Réagissant au BPAS, le Dr Christina Francis, obstétricienne-gynécologue et présidente de l'Association américaine des obstétriciens et gynécologues pro-vie, a déclaré au Christian Post que « l'avortement sélectif selon le sexe porte fondamentalement atteinte » aux droits des deux patientes en soins maternels « en discriminant la patiente à naître en fonction du sexe ».
« Si une telle discrimination était dirigée contre une patiente en dehors de l'utérus, nous la condamnerions à juste titre. Pourquoi devrait-il en être autrement avant la naissance ? » » a demandé François.
« L'avortement provoqué est une pratique discriminatoire et la sélection du sexe n'en est qu'un aspect. Il est également utilisé pour cibler les personnes handicapées, les enfants susceptibles de naître dans la pauvreté et les plus vulnérables et dépendants », a poursuivi le médecin pro-vie. « Ces pratiques mettent non seulement en danger les femmes enceintes, mais déshumanisent également leurs enfants, portant atteinte à la dignité et à la valeur de la vie humaine. »
Catherine Robinson, porte-parole du groupe de défense Right to Life UK, affirme que les conseils du BPAS pourraient rendre plus difficile pour les femmes enceintes de « repousser » les pressions en faveur d'un avortement si l'enfant qu'elles portent est une fille.
Robinson a déclaré au Sunday Times que la déclaration du BPAS sur les avortements sélectifs selon le sexe est « irresponsable car elle risque de normaliser les interruptions volontaires de grossesse en fonction du sexe et encourage probablement les avortements recherchés uniquement en raison du sexe du bébé ».
Une analyse publiée en octobre 2023 par le ministère de la Santé et des Affaires sociales du Royaume-Uni a révélé un « déséquilibre statistiquement significatif » dans le rapport entre les naissances de garçons et de filles pour les enfants d’origine indienne entre 2017 et 2021.

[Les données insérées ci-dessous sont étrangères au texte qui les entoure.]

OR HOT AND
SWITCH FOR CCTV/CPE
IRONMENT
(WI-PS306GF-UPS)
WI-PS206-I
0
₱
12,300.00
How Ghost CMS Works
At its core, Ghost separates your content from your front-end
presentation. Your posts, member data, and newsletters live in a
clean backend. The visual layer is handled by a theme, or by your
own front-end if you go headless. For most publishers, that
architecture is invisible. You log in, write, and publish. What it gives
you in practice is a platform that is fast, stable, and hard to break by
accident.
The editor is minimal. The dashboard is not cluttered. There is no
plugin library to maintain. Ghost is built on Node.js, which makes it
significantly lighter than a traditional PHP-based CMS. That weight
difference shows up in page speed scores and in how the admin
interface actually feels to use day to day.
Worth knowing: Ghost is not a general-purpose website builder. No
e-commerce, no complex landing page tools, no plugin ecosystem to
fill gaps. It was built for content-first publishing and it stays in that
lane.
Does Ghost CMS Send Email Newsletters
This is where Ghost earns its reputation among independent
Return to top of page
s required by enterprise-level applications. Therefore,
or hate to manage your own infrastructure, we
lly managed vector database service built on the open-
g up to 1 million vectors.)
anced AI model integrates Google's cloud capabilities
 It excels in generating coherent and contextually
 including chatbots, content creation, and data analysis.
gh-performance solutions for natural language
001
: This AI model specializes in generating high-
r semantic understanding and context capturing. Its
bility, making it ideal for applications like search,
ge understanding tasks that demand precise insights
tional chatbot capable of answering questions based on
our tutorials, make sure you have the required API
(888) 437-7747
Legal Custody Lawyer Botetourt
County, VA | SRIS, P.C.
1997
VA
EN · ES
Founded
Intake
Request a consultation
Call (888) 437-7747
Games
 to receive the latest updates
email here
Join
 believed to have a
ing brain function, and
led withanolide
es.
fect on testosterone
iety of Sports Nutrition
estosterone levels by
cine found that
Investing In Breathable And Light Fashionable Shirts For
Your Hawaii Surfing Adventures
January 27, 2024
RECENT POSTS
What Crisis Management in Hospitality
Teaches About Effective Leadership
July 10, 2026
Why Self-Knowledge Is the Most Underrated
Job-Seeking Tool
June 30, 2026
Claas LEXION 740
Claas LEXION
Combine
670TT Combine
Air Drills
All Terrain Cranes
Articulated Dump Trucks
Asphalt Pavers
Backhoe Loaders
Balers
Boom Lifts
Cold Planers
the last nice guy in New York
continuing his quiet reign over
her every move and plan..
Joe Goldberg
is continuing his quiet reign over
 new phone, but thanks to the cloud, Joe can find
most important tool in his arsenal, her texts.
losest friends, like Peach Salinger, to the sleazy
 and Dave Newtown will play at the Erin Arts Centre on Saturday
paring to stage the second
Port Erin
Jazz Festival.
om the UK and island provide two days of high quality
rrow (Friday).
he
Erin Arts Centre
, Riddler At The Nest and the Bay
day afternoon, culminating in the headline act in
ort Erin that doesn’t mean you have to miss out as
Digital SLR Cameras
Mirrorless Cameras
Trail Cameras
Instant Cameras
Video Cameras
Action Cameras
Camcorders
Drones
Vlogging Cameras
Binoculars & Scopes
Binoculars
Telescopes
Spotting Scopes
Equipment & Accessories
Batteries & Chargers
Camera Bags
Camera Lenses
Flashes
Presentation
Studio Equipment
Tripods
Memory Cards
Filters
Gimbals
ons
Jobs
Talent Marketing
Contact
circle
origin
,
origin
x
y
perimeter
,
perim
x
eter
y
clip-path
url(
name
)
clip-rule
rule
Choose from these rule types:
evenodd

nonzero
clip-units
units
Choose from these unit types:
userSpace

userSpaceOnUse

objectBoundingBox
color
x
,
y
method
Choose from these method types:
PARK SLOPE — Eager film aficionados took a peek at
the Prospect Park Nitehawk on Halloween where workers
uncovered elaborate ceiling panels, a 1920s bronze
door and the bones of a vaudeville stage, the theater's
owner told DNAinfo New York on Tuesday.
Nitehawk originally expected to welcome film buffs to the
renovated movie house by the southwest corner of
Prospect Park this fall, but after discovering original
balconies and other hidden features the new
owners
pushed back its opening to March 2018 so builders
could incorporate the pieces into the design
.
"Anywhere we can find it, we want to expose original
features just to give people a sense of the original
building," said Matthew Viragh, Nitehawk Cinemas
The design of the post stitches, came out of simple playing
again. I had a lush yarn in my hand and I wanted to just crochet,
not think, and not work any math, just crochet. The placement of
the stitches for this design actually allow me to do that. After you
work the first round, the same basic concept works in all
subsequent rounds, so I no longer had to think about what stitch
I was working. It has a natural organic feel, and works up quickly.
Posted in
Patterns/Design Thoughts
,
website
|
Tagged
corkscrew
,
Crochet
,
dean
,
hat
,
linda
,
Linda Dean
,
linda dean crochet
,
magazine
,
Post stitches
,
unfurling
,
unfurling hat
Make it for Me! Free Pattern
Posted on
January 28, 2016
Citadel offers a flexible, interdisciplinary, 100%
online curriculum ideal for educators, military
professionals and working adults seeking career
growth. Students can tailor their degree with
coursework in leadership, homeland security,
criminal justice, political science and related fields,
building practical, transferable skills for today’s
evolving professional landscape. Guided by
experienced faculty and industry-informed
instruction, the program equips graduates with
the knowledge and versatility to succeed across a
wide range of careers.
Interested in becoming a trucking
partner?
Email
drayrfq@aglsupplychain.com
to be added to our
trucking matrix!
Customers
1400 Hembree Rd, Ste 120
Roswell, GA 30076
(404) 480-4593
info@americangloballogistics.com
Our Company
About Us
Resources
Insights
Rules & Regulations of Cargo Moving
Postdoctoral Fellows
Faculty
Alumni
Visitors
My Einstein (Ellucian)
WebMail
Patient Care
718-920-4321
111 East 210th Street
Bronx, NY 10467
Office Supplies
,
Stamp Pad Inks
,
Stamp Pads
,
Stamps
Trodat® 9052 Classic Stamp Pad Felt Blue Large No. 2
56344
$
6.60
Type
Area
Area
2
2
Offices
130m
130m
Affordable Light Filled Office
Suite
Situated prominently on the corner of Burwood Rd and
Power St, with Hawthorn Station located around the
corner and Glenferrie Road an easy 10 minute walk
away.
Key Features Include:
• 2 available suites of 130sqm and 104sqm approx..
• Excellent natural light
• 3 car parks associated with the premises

Le rapport estime qu'environ 400 petites filles pourraient avoir été avortées au cours de la période de cinq ans allant de 2017 à 2021. Au cours de cette période, 3,6 millions de naissances ont été enregistrées à travers le Royaume-Uni, avec un ratio hommes/femmes de 105,4, en dessous de la limite supérieure acceptée de 107, selon l'analyse.
Parmi les familles indiennes où la mère avait donné naissance à deux enfants ou plus, le DHSC a noté que le ratio de masculinité à la naissance des enfants indiens est « significativement plus élevé » que le seuil de 107, puisque le ratio s'élève à 113 garçons pour 100 filles.